How we cite our quotes: (Part.Chapter.Paragraph)
Quote #7
"[Our] worth, de Croisenois and I, has now been weighed, and the scale favors the poor carpenter from the Juras." (2.13.40)
As a guy who has always had a grudge against rich people, Julien loves that fact that Mathilde de La Mole prefers him to de Croisenois, a duke's son. How do you like them apples, upper class France?
Quote #8
"He's nothing but a commoner, after all […] His name will always remind me of the greatest mistake of my life. I need to follow, most faithfully, all those popular notions of wisdom, restraint, and honor: a woman has everything to lose, forgetting them." (2.25.37)
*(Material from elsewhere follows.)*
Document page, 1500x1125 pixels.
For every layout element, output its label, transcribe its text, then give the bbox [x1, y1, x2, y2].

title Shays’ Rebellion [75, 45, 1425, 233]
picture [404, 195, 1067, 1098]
Mathilde de La Mole almost immediately regrets sleeping with Julien. First of all, the guy is nothing but a peasant and she's the daughter of a powerful marquis. What would happen to her if she got pregnant? Oh. Oops.
Quote #9
Yet for all these finely tuned arguments, the marquis' soul found it hard to abandon hope of a duchess's title for his daughter. (2.33.45)
The Marquis de La Mole has a tough time accepting that his pregnant daughter wants to marry a poor commoner. He really wants her to raise herself in Paris society by marrying a duke. But it looks like those hopes have all been dashed.